The results showed that the cached bandwidth was largest for M2000 RISC/os and the 8800 Ultrix an d it progressively reduced for the Sun4 and Sun3 machines.  The uncached bandwidth also shows the same gradation on the bandwidth.This implies that even with faster processors had no role in improving memory bandwidth.  Thus memory intensive apploications are not likely to scale on these machines. In fact, the relative performance of memory copying drops with faster processors across both RISC and CISC machines.
The next benchmark we consider is the read from file cache.  the benchmark consists of a program that opens up  a large file and reads the file repeatedly in 16 kbyte blocks.For each configuration, a file size was chosen such that it would fit in the main memory file cache.Thus the benchmark measures the cost of entering the kernel and copying the data from the kernel's file cache back to a buffer in the benchmark's address space.

We will continue with this post shortly.

Today we continue to read from WRL research report.We were reading the report on why operating systems werent getting fast with improvements in hardware. We were comparing M2000, DS3100, Sun4, 8800, Sun3, MVAX2 etc.The operating systems were Ultrix, SunOS, RISC/os, and Sprite.

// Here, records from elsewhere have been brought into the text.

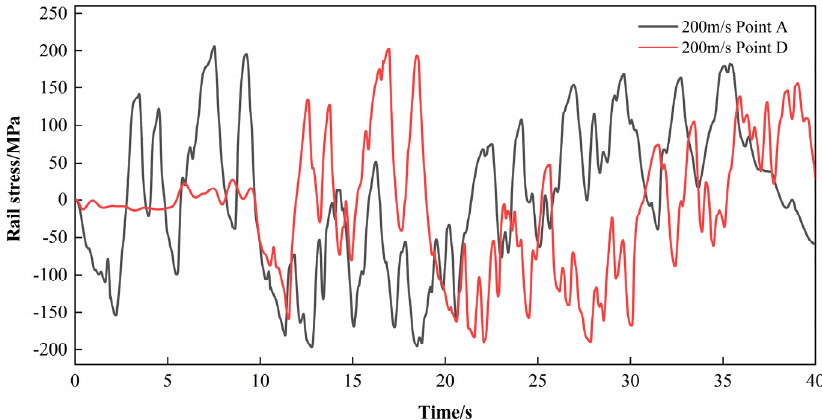
Figure 13. The stress–time-history curve of the rail at point A and point D when the apparent wave velocity is 200 m/s.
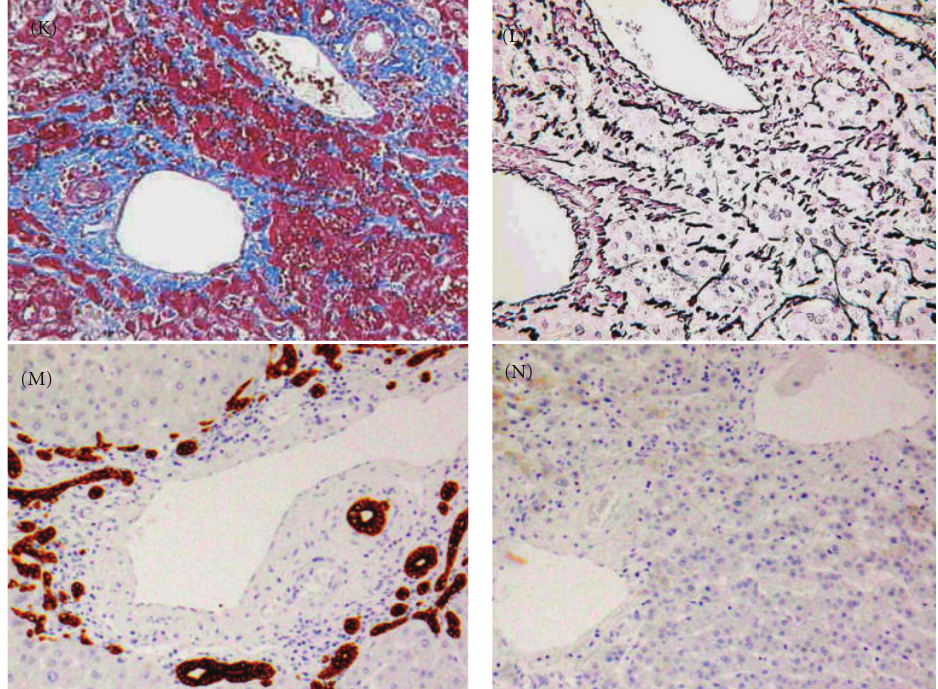
Figure 1: Various features of stromal invasion of hepatocellular carcinoma (HCC) and pseudo-invasion (A) Crossing type. Cancer tissue (HCC) invades across fibrous septa (f) of tumor nodule. (B) Longitudinal type. Tumor cells grow longitudinally within fibrous septa (arrowheads). (C) Irregular type. Portal areas are irregularly invaded by tumor cells (Masson trichrome stain). (D) A non-cancerous area without invasion, and a portal area and fibrous septa are clearly seen. (E) Pseudo-invasion. Benign non-cancerous cells are found in the fibrous stroma (Masson trichrome stain). (F) Macroscopic view of stromal invasion. In the non-cancerous area without invasion (area of (a)), fibrous septa are clearly seen. In the area of tumor spread (area of (b)), septa are indistinct. (G) A panoramic view of stromal invasion. In the same way as in (F), the non-cancerous area without invasion (area of (a)) shows distinct fibrous septa. The area of tumor spread (area of (b)) shows indistinct septa because stromal invasion of longitudinal type and irregular type ((B), (C)) reduced the amount of fibrous component. (H) Continuity of fibrous invasion and vascular invasion. The arrows show portal vein (p) invasion. Vascular invasion is continuous to stromal invasion of fibrous tissue of the portal “tract” and fibrous septum (Masson trichrome stain). (I) Masson trichrome staining of pseudoinvasion. (J) Silver staining of the same specimen as (I). Liver cells are clearly surrounded by reticulin fibers. (K) Masson trichrome staining of true invasion. (L) Silver staining of the same specimen as (K). Carcinoma cells are not surrounded by reticulin fibers. (M) (N) Cytokeratin (CK) 7 immunostaining in a non-cancerous area (M) and cancerous area (N). (M) Ductular reaction, confirmed by CK 7 staining, is clearly seen in a non-cancerous, non-invasive area. (N) Ductular reaction is not found in the invasive area. (N) Adapted from Y. Kondo et al. [2], F. Kondo et al. [3], and from F. Kondo [11].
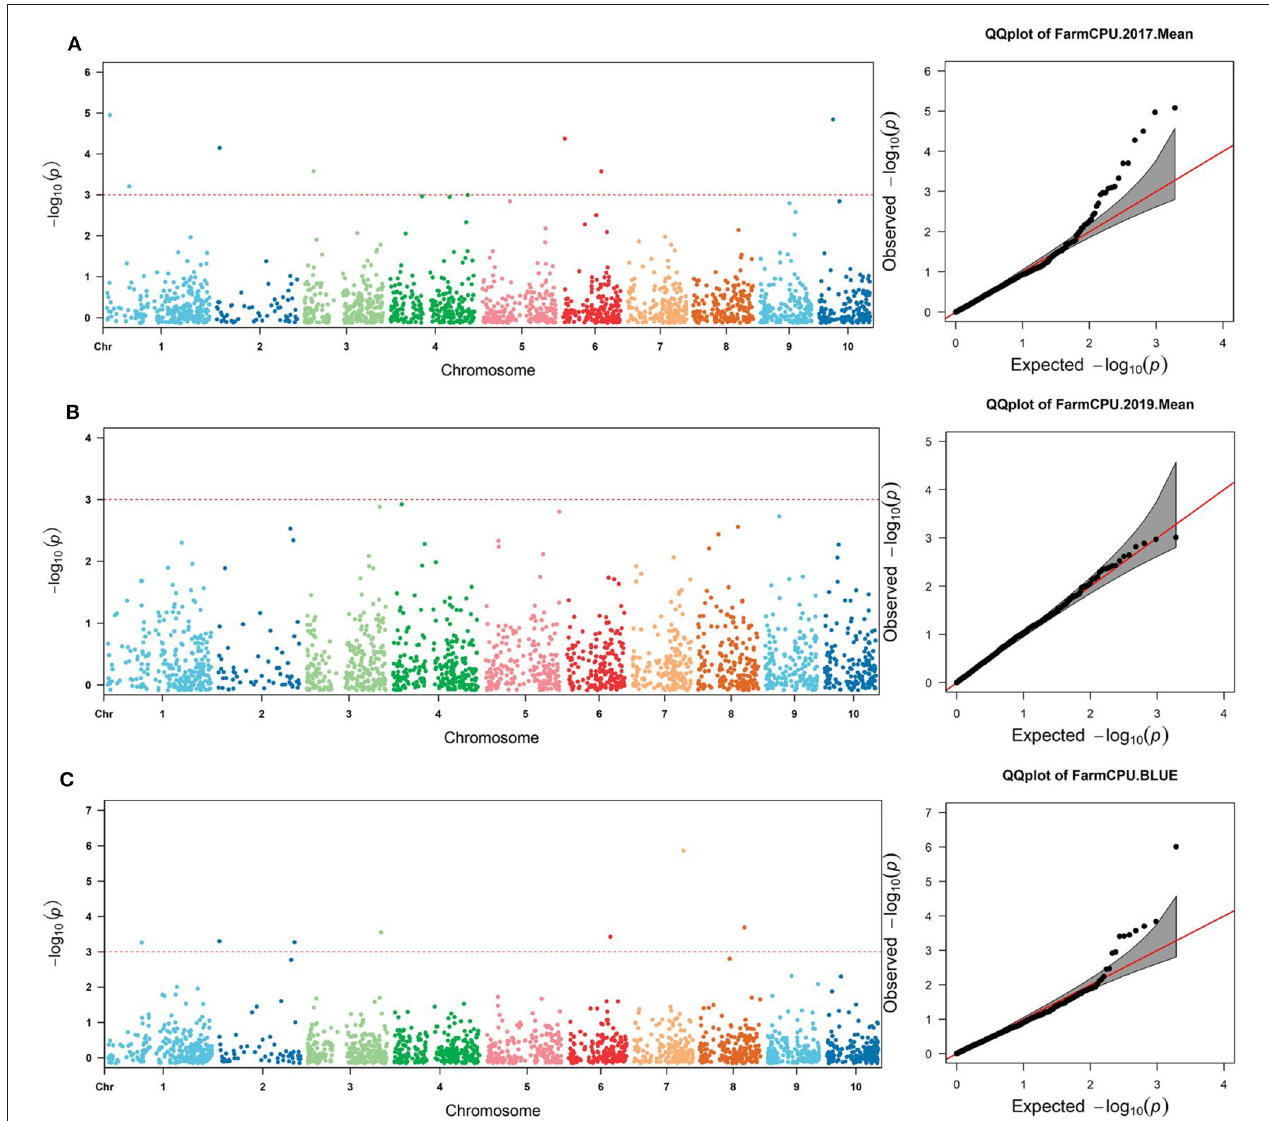
FIGURE 4 | Manhattan plots and (Q–Q) plots of 165 inbred lines resistant to stalk rot [ (A) 2017; (B) 2019; (C) : BLUE].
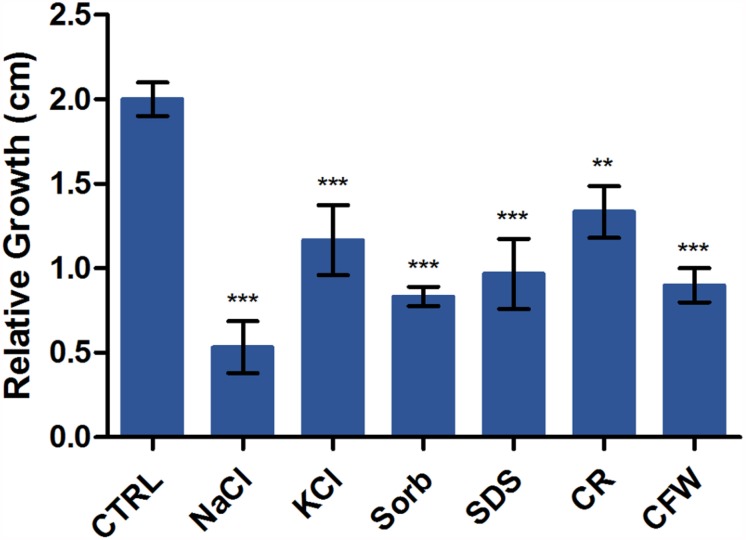
Susceptibility of T. rubrum to various stressors. Strains were inoculated on Sabouraud dextrose broth with or without the stressors NaCl, KCl, sorbitol (Sorb), SDS, Congo Red (CR), and Calcofluor White (CFW) at 28°C for 6 d. The graph represents the relative colony diameters (in centimeters) of each strain in the presence of the stressors relative to the control (CTRL), without the stressors. Data are means of three biological replicates. The error bar indicates the standard deviation (SD). Asterisks indicate statistical significance determined by ANOVA followed by Tukey’s ad hoc test (∗∗P < 0.01; ∗∗∗P < 0.001).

The first benchmark measures the cost of entering and exiting the kernel. By making repeated getpid calls, it was found that the Sun3 and MVAX2 ultrix took the most time. M2000 RISC/os and DS3100 flavors took the least time. There was also a metric called the 'MIPS Relative speed'. What this metric indicates is how well the machine performed on the benchmark, relative to its MIPS rating and to the Sun3 time for kernel entry-exit. A rating of 1.0 on this scale would mean that the machine ran as expected A rating less than 1.0 means that the machine ran the benchmark slower than expected. and viceversa. The RISC machines turned out to have this rating lower than 1 while the others were close to 1.
The second benchmark is called cswitch. It measures the cost of context switching, plus the time for processing small pipe reads and writes. The benchmark operates by forking a child process and then passing one byte back and forth between parent and child using pipes. Each roundtrip costs two context switches and one kernel read and one kernel write operations. Here too the RISC machines did not perform well except for the DS3100/Ultrix combination.
The third benchmark exercises the select kernel call. It creates a number of pipes, places data in some of those pipes, and then repeatedly calls select to determine how many of the pipes are readable. A zero timeout is used in each select call so that the kernel call never waits. Three configurations were used. The first one was  a single pipe with no data. The second one involved ten pipes all empty and the third one used ten pipes all full with data.  Again the RISCs did not perform well. The RISC/os's emulation of the select kernel call seemed faulty causing a timeout of 10ms even if the calling program specified immediate timeout.